* _WHAT YOU WILL DO_: Please carry on the CLI blog archive below, picking up right after its last line.

* _READING TEXT_:
◆ ◆ ◆ ◆

Category Archives: CLI

Merge multiple MP4 files into one with ffmpeg concat

I had a bunch of MP4 files I wanted to merge into a single file. FFMpeg came to the rescue, but it had a bit of a quirk I needed to figure out. Thanks to this site for the help.

First, create a list of files you wish to merge. In this example I want every file with a specific file pattern beginning with 2019-05-02. I take that output and run sed against it to add “file ‘” to the begging and a closing ” ‘ ” at the end. The end result is a nice list of files for ffmpeg to ingest.

ls 2019-05-02* | sed "s/^/file '/g; s/$/'/g" > filelist.txt

With our shiny new list we can now tell ffmpeg to use it to concatenate to a single file:

ffmpeg -f concat -safe 0 -i filelist.txt -c copy OUTPUT_FILENAME.mp4

Split flac files with shnsplit

I had a few single FLAC files with cue files I wanted to put into Plex but to my dismay it doesn’t read the CUE files at all. Thus I needed to split the one FLAC file into multiple pieces with shnsplit. Thanks to Stack Exchange for the help.

On my Debian system:

 sudo apt install cuetools shntool flac

With the necessary tools installed you simply have to run the shnsplit command:

 shnsplit -f FILENAME.cue -t "%a - %n %t - %p" FILENAME.flac

the -t parameters formats the filename as desired per the manpage


-t fmt
Name output files in user‐specified format based on CUE sheet fields. The following formatting strings are recognized: 

%p
Performer
%a
Album
%t
Track title
%n
Track number

Fix Proxmox swapping issue

I recently had an issue with one of my Proxmox hosts where it would max out all swap and slow down to a crawl despite having plenty of physical memory free. After digging and tweaking, I found this post which directed to set the kernel swappiness setting to 0. More reading suggested I should set it to 1, which is what I did.

Append to /etc/sysctl.conf:

#Fix excessive swap usage
vm.swappiness = 1 

Apply settings with:

sysctl --system

This did the trick for me.

◆ ◆ ◆ ◆

* _INFORMATION PROVIDED_:
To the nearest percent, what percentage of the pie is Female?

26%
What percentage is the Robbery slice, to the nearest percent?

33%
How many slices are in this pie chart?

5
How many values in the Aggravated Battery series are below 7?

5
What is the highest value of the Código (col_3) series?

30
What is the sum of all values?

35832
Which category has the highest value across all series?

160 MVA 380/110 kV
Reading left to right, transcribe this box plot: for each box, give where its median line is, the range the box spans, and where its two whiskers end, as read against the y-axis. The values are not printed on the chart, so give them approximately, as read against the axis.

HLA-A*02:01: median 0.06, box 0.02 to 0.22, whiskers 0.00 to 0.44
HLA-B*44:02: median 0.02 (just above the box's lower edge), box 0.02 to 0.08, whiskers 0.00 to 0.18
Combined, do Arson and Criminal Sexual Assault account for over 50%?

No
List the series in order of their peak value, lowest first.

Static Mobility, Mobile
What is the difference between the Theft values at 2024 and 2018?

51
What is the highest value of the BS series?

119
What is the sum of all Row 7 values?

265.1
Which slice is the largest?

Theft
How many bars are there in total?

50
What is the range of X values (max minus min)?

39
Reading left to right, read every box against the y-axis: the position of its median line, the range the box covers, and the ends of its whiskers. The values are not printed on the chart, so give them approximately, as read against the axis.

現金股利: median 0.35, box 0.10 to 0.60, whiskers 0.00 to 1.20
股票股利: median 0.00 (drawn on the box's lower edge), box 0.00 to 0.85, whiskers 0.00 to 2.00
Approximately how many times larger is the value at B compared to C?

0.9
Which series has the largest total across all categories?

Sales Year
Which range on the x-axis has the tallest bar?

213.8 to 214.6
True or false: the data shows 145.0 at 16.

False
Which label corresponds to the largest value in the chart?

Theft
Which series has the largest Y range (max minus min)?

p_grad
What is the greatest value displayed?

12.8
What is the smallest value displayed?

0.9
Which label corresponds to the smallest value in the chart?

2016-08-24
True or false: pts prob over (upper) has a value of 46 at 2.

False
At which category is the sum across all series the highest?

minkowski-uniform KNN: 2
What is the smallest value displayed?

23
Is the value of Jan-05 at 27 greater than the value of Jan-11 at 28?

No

◆ ◆ ◆ ◆

* _ANSWER FOR THIS EXERCISE_:
Rasbperry Pi as a dashboard computer

Here are my raw, unpolished notes on how I set up a raspberry pi to serve as a dashboard display:

Use Raspbian OS

Autostart Chrome in kiosk mode

Eliminate Chrome crash bubble thanks to this post

mkdir -p ~/.config/lxsession/LXDE-pi/
nano ~/.config/lxsession/LXDE-pi/autostart

Add this line:
@chromium-browser --kiosk --app=<URL>

Mouse removal

sudo apt-get install unclutter

in ~/.config/lxsession/LXDE-pi/autostart add

@unclutter -idle 5

Disable screen blank:

in /etc/lightdm/lightdm.conf add

[SeatDefaults]
xserver-command=X -s 0 -dpms

Open up SSH & VNC

Pi / Preferences / Raspberry Pi Configuration: Interfaces tab

SSH: Enable
VNC: Enable

Increase swap file

sudo nano /etc/dphys-swapfile
CONF_SWAPSIZE=2048M

Configure NTP

sudo apt-get install openntpd ntpdate
sudo systemctl enable openntpd
sudo ntpdate <IP of NTP server>

edit /etc/openntpd/ntpd.conf and modify servers lines to fit your NTP server

Disable overscan

Pi / Preferences / Raspberry Pi Configuration: System tab
Overscan: Disable

Installing Gears of War 4 in Windows 10

Installing Gears of War 4 on Windows can only be described as a hellish nightmare. Here are my notes on how I finally got it to install and run.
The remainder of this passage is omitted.